Tracy K. Smith. Photo by Shawn Miller.

Today the Library of Congress announced the appointment of the 22nd Poet Laureate Consultant in Poetry, Tracy K. Smith. Following is an interview that Poetry and Literature Center digital content manager Anne Holmes conducted with Smith via e-mail.

What was it like to get the call from the Librarian, asking you to be the next poet laureate?

I was genuinely stunned. As someone who has been so deeply inspired and instructed by the work of former poets laureate—from Robert Frost to Gwendolyn Brooks, and Elizabeth Bishop to Natasha Trethewey—it’s an honor and an affirmation I couldn’t have anticipated.

What about the laureateship most excites you?

I am excited about the kinds of social divides that poetry may be able not just to cross but to mend. One of my favorite things in the world is to sit and talk quietly about the things poems cause me to notice and remember, the feelings they teach me to recognize, the deep curiosity about other people’s lives that they foster. I am excited about carrying this conversation beyond literary festivals and university classrooms, and finding ways that poems might genuinely bring together people who imagine they have nothing to say to one another.

How does poetry inform the way you understand and navigate the world?

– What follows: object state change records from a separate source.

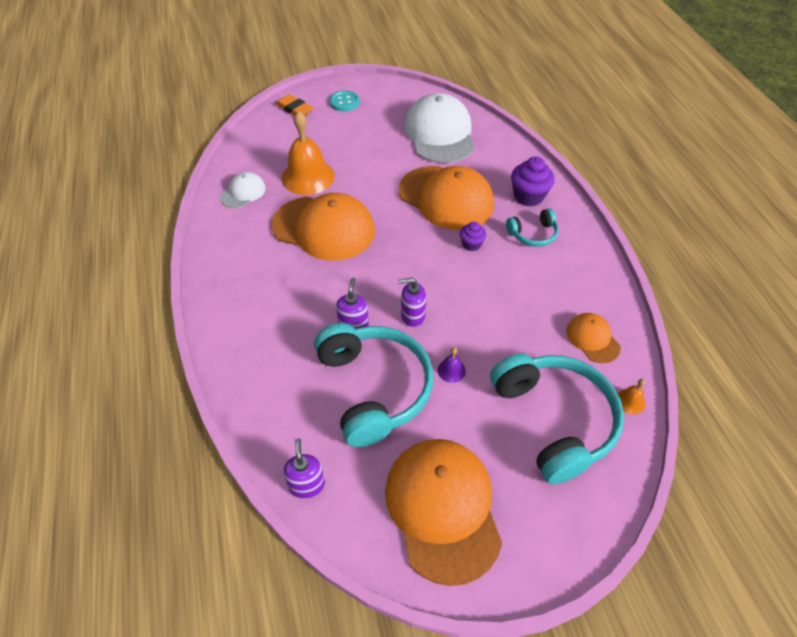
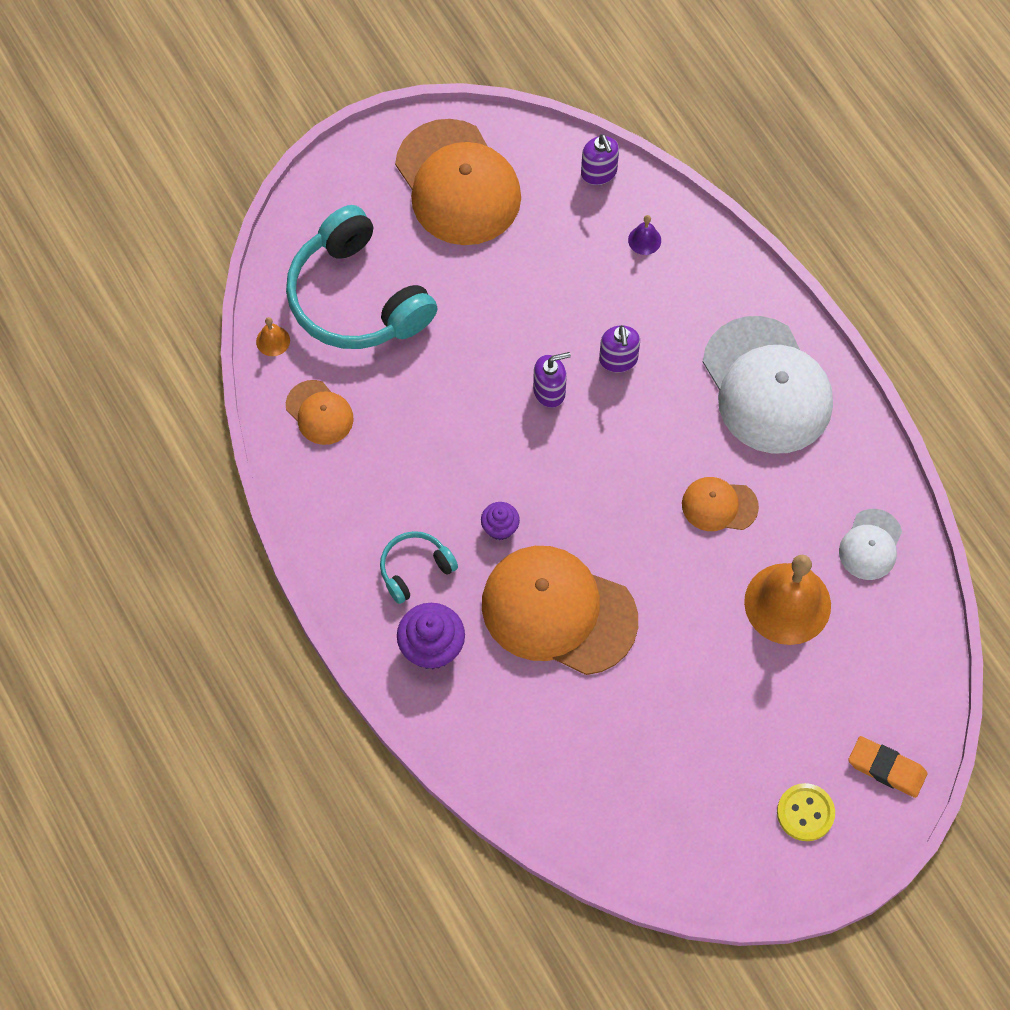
camera: 165 degrees right, 15 degrees up
orange cap [271,193,375,261] -> orange cap [682,477,759,531], size x0.49
turquoise headphones [314,323,433,447] -> none
turquoise button [330,91,360,112] -> yellow button [777,783,835,841]
white cap [404,93,475,163] -> white cap moved to [703,316,833,454]
purple bell [438,347,466,383] -> purple bell moved to [628,215,661,255]

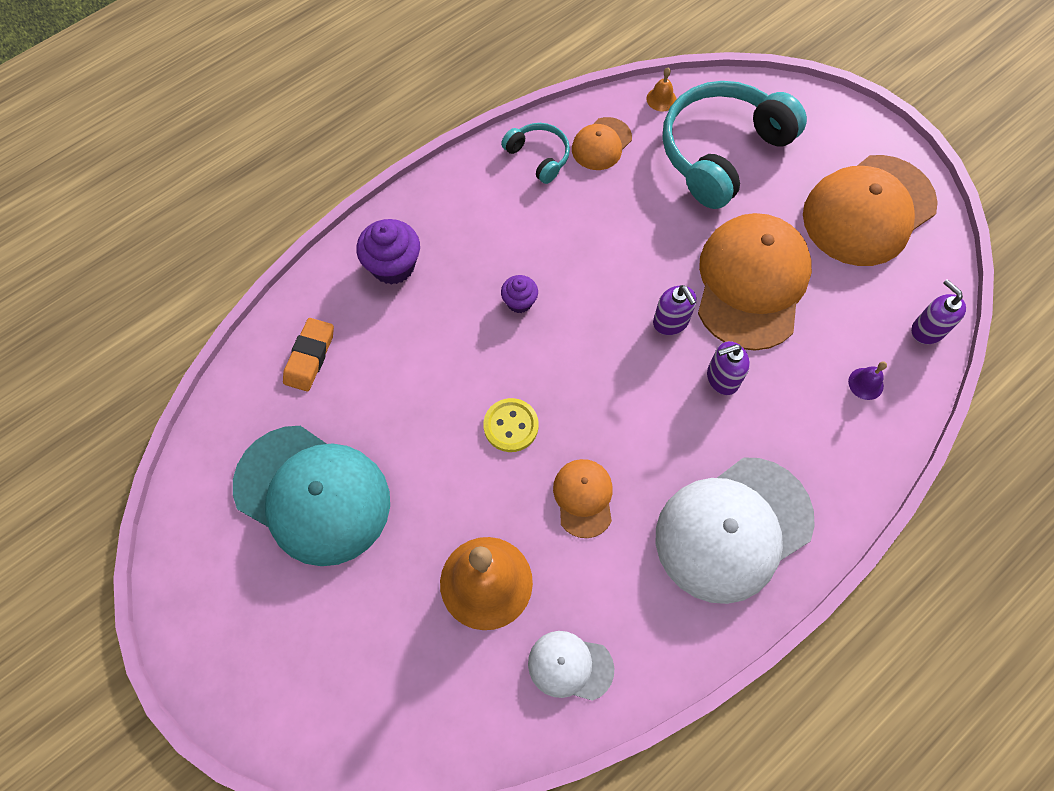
camera: 80 degrees right, 0 degrees up
turquoise headphones [380,531,458,604] -> turquoise headphones moved to [501,123,570,184]
orange cap [482,546,638,675] -> orange cap moved to [698,213,812,351]
purple soap dispenser [581,134,619,185] -> purple soap dispenser turned 90 degrees clockwise [911,279,966,344]
yellow button [777,783,835,841] -> yellow button moved to [483,398,539,452]
orange eraser [848,736,927,798] -> orange eraser moved to [283,318,334,391]
none -> turquoise cap [233,426,390,566]

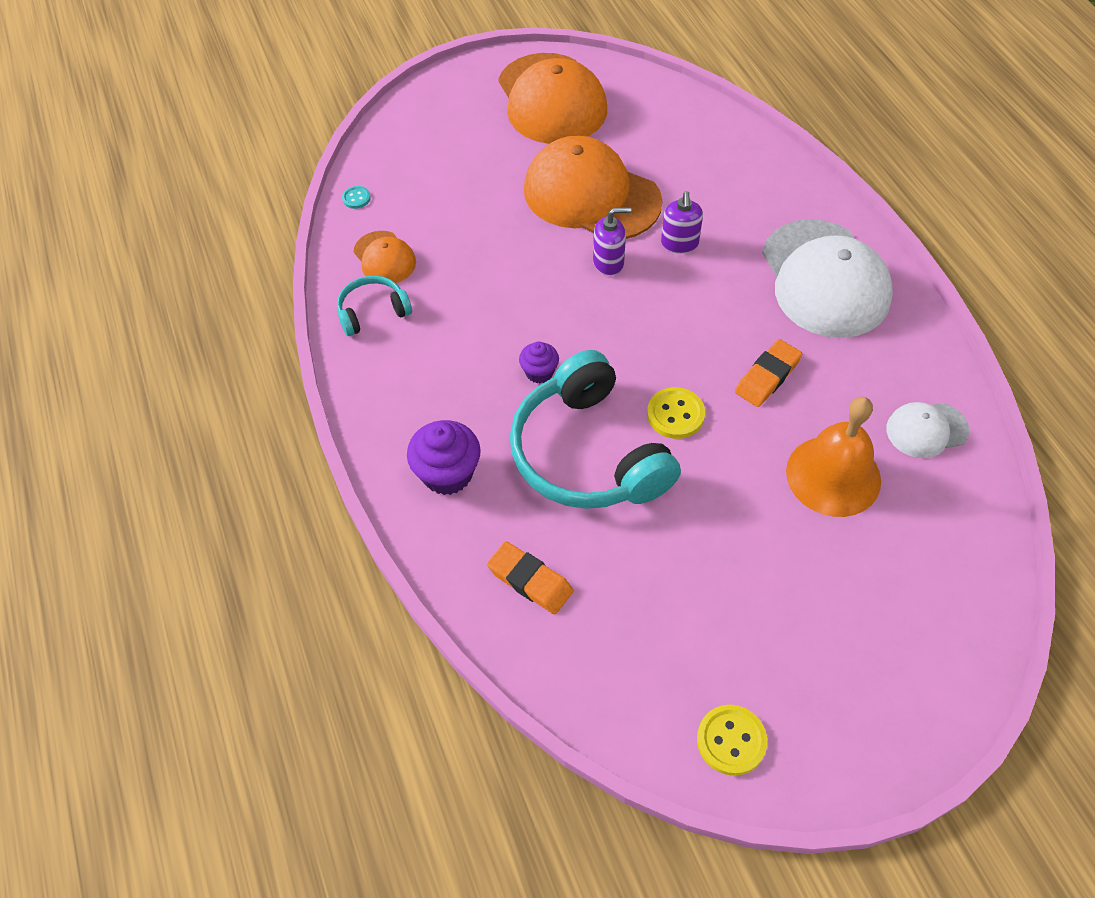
camera: 70 degrees left, 10 degrees down
turquoise cap [233,426,390,566] -> none
white cap [528,631,614,701] -> white cap turned 45 degrees clockwise [886,402,969,458]
orange cap [553,459,613,538] -> orange eraser [735,339,802,407]
orange bell [646,68,677,111] -> turquoise button [342,186,371,209]
turquoise headphones [663,81,807,209] -> turquoise headphones moved to [510,350,681,509]
purple bell [848,361,887,400] -> none
purple soap dispenser [911,279,966,344] -> none
none -> yellow button [697,705,767,776]

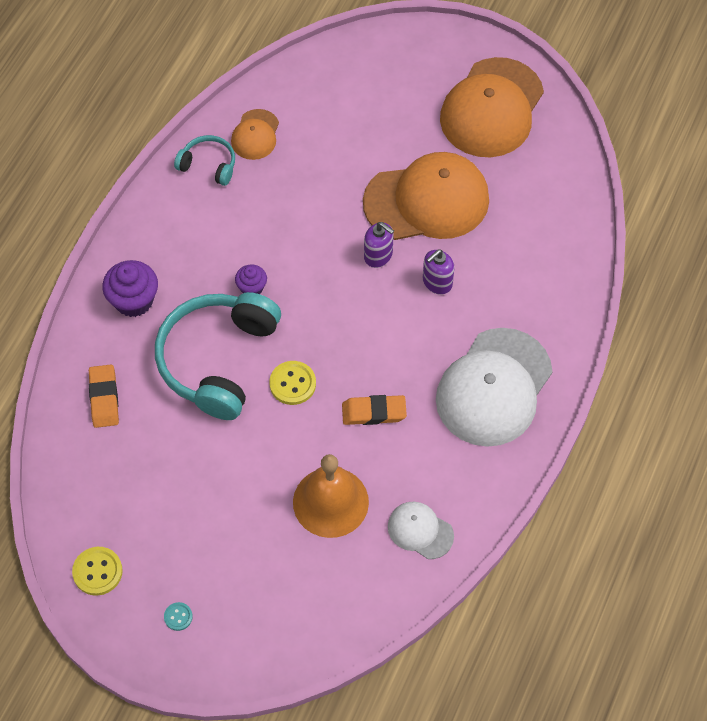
camera: 45 degrees right, 5 degrees up
turquoise button [342,186,371,209] -> turquoise button moved to [164,602,193,631]
orange cap [524,136,663,239] -> orange cap turned 90 degrees clockwise [363,152,489,240]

For me, reading and writing poetry really does foster and sustain an inner life. Reading and writing poems requires me to slow things down, to step outside of the constant forward churn of day-to-day life. It allows me to actually stop and listen to small details, quiet voices and fleeting thoughts, allowing them to take on greater weight, greater relevance. Poems invite me to care about places and lives separated from me by time, distance, and culture; they foster empathy, curiosity, humility; they assure me that my perspective and my certainties are matched by countless others, all richly complex, all worthy of consideration.